The ships were steaming in double column, line ahead, the Defence, flying the Rear-Admiral's flag, leading the starboard and the Warrior the port line. With faultless precision they came on, three cables' distance separating the units of each division, and twice that interval betwixt the columns.
"They've spotted us, sir," exclaimed Able Seaman Brown, as the alteration of position of the red flag and green cone displayed from the cruiser's mainmast yard-arm told the two men that the Warrior's helm was being ported. Simultaneously the "steaming cones" were reversed, showing that the ship's engines were going astern--a manoeuvre followed by the rest of the squadron.
Almost before way was taken off the ship the Warrior's sea-boat was rapidly lowered from the davits. Sefton could hear the dull thud of the lower blocks as the releasing-gear came into action and the falls surged against the ship's side, and the treble-voiced midshipman urging his boat's crew to "give way there, my lads, for all you're worth."
Although only a minute and a half elapsed between the time the sea-boat got away from the ship and her arrival at the scene of the rescue, the interval seemed interminable to Sub-lieutenant Sefton.

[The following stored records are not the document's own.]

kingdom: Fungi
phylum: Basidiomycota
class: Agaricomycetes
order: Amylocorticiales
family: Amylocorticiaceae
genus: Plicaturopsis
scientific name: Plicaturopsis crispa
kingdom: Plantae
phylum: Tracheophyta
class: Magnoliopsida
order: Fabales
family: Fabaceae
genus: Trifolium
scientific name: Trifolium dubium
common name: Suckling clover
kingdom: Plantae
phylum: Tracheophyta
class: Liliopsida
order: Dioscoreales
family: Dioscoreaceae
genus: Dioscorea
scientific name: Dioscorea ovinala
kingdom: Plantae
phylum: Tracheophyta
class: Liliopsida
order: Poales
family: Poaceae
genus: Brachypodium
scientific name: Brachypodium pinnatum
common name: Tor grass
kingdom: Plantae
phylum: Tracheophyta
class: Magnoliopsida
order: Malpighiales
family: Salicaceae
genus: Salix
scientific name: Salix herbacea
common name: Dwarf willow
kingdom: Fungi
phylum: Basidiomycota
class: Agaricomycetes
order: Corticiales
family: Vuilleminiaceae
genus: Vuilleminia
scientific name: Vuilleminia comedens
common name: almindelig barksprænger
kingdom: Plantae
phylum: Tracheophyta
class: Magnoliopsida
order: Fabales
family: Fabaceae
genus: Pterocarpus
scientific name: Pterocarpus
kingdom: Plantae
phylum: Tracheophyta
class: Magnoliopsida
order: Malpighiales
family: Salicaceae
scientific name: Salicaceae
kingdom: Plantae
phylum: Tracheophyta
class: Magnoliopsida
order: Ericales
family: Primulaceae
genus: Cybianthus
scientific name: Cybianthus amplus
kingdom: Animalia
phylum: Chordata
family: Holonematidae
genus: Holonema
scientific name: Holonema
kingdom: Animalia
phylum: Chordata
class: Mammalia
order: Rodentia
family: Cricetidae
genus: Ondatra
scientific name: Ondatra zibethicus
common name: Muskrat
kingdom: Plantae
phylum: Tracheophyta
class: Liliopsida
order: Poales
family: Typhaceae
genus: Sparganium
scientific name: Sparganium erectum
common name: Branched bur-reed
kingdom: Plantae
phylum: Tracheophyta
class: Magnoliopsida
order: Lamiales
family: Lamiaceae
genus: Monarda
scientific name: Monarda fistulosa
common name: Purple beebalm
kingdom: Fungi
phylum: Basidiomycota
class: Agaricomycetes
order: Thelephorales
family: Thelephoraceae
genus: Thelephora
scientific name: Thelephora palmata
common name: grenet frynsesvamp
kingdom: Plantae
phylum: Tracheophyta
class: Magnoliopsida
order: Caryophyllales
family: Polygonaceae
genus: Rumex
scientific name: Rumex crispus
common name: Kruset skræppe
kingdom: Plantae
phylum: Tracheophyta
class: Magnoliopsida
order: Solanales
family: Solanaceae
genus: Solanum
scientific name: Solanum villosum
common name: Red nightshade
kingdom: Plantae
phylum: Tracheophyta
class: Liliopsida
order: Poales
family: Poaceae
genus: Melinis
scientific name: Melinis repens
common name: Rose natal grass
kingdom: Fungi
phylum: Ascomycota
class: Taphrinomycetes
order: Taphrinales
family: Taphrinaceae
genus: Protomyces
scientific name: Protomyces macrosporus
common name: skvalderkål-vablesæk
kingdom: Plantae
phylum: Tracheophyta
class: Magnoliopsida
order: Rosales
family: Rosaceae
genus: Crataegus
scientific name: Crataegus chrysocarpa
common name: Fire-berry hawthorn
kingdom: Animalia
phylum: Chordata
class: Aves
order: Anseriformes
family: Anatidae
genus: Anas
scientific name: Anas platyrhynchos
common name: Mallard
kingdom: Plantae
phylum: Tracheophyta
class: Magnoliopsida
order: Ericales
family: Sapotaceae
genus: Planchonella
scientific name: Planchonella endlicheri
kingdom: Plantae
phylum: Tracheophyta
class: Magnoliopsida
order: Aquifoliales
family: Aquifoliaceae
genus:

With feelings of indescribable relief he realized that he was being gripped by two pairs of horny powerful hands and lifted over the dipping gunwale into the stern-sheets, while others performed a like office for the saturated A.B.
Smartly the sea-boat was brought alongside the cruiser. Deftly the hoisting-gear was engaged, and with a hundred-and-twenty men tailing on the falls the boat and her occupants were whisked up to a level with the vessel's quarter-deck.
And thus Acting Sub-lieutenant John Sefton found himself on board H.M.S. Warrior, in blissful ignorance of the gallant part the armoured cruiser was about to bear in the glorious battle off the Jutland Bank.
[CHAPTER VI--Action at the Double]
The ship upon which Sefton found himself as an unauthorized supernumerary was an armoured cruiser of 13,550 tons, built and completed at Pembroke nine years previously. She was one of a class of four that marked a new departure in naval architecture--each of her guns being mounted singly and in a separate turret. At the time when she was laid down she was considered one of the heaviest armed cruisers of her day, mounting six 9.2-inch and four 7.5-inch guns. Of these, three 9.2's could be made to fire ahead, and a similar number astern, while on either broadside she could deliver a formidable salvo from four of the guns of heavier calibre and two of the 7.5's. With the exception of the following year's programme of the Minotaur class, the Warrior and her sister ships were the last armoured cruisers laid down by the British Admiralty, the all-big-gun battle-cruisers simply outclassing at one swoop the armoured cruisers of the world's navies.
Nevertheless the Warrior was still a powerful unit, and calculated to be more than a match for any German vessel of her size. Her designed speed of a fraction over 22 knots--a rate that when necessity arose could be exceeded--enabled her with the rest of her class to form a valuable, hard-hitting auxiliary to the vessels of the battle-cruiser squadrons.